Open AccessRate of spontaneous mutation at human loci encoding protein structure.
Author(s) -
James V. Neel,
Harvey W. Mohrenweiser,
Miriam H. Meisler
Publication year - 1980
Publication title -
proceedings of the national academy of sciences of the united states of america
Language(s) - English
Resource type - Journals
SCImago Journal Rank - 5.011
H-Index - 771
eISSN - 1091-6490
pISSN - 0027-8424
DOI - 10.1073/pnas.77.10.6037
Subject(s) - locus (genetics) , genetics , mutation rate , hum , biology , gene , art , performance art , art history
The techniques of electrophoresis were used in a search for evidence of mutation affecting protein structure, the indicators being hemoglobin and a set of serum proteins and erythrocyte enzymes.

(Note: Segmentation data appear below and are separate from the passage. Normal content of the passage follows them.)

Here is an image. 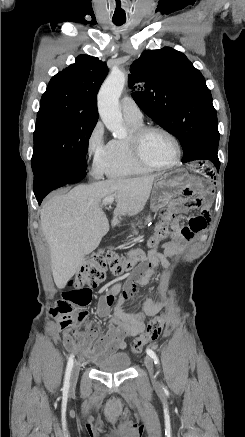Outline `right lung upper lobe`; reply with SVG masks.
Wrapping results in <instances>:
<instances>
[{
  "label": "right lung upper lobe",
  "instance_id": "1",
  "mask_svg": "<svg viewBox=\"0 0 245 437\" xmlns=\"http://www.w3.org/2000/svg\"><path fill=\"white\" fill-rule=\"evenodd\" d=\"M108 73L105 62L80 55L50 80L40 108L59 107L98 120L97 93Z\"/></svg>",
  "mask_w": 245,
  "mask_h": 437
}]
</instances>
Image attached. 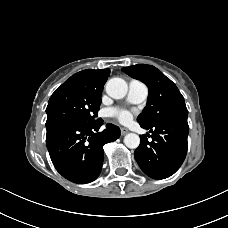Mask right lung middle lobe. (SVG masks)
Returning <instances> with one entry per match:
<instances>
[{
    "label": "right lung middle lobe",
    "mask_w": 228,
    "mask_h": 228,
    "mask_svg": "<svg viewBox=\"0 0 228 228\" xmlns=\"http://www.w3.org/2000/svg\"><path fill=\"white\" fill-rule=\"evenodd\" d=\"M102 92H90L64 82L50 97L46 108V129L70 123H93L101 105Z\"/></svg>",
    "instance_id": "1"
}]
</instances>
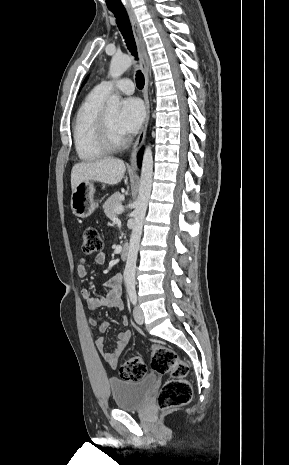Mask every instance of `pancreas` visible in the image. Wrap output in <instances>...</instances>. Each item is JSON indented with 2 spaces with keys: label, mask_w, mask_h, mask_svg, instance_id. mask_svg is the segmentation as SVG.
I'll list each match as a JSON object with an SVG mask.
<instances>
[{
  "label": "pancreas",
  "mask_w": 289,
  "mask_h": 465,
  "mask_svg": "<svg viewBox=\"0 0 289 465\" xmlns=\"http://www.w3.org/2000/svg\"><path fill=\"white\" fill-rule=\"evenodd\" d=\"M123 195L120 193L113 194L103 205L104 212L109 219L116 216L115 210L121 206Z\"/></svg>",
  "instance_id": "1"
}]
</instances>
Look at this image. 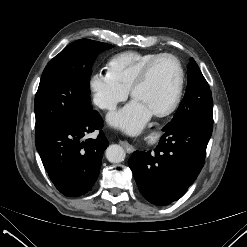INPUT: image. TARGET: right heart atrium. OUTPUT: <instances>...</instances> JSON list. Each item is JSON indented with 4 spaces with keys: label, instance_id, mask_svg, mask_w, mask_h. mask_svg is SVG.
Wrapping results in <instances>:
<instances>
[{
    "label": "right heart atrium",
    "instance_id": "obj_1",
    "mask_svg": "<svg viewBox=\"0 0 247 247\" xmlns=\"http://www.w3.org/2000/svg\"><path fill=\"white\" fill-rule=\"evenodd\" d=\"M89 90L93 103L105 111L115 110L128 96V90L108 70L97 71L90 76Z\"/></svg>",
    "mask_w": 247,
    "mask_h": 247
}]
</instances>
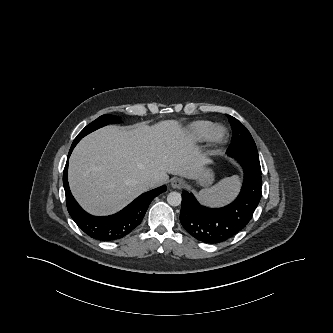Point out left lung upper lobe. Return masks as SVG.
<instances>
[{"instance_id": "1", "label": "left lung upper lobe", "mask_w": 333, "mask_h": 333, "mask_svg": "<svg viewBox=\"0 0 333 333\" xmlns=\"http://www.w3.org/2000/svg\"><path fill=\"white\" fill-rule=\"evenodd\" d=\"M227 116L233 129V140L227 150L228 155L261 170L257 148L251 134L236 118Z\"/></svg>"}]
</instances>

Among 94,796 locus tests on Amerindians from Central and South America, there was no evidence for mutation. Among 105,649 locus tests on newborn infants in Ann Arbor, Michigan, there was also no evidence for mutation. We have previously failed to encounter any mutations in a series of 208,196 locus tests involving Japanese children [Neel, J. V., Satoh, C., Hamilton, H. B., Otake, M., Goriki, K., Kageoka, T., Fugita, M., Neriishi, S & Asakawa,J. (1980) Proc. Natl. Acad. Sci. USA 77, 4221-4225], and H. Harris, D. A. Hopkinson, and E. B. Robson [(1974) Ann. Hum. Genet. 37, 237-253] found no mutations in 113,478 locus tests on inhabitants of the United Kingdom. This failure to demonstrate any mutations of this type in a total of 522,119 locus tests excludes, at the 95% level of probability, a mutation rate greater than 0.6 X 10(-5)/locus per generation in this combination of populations.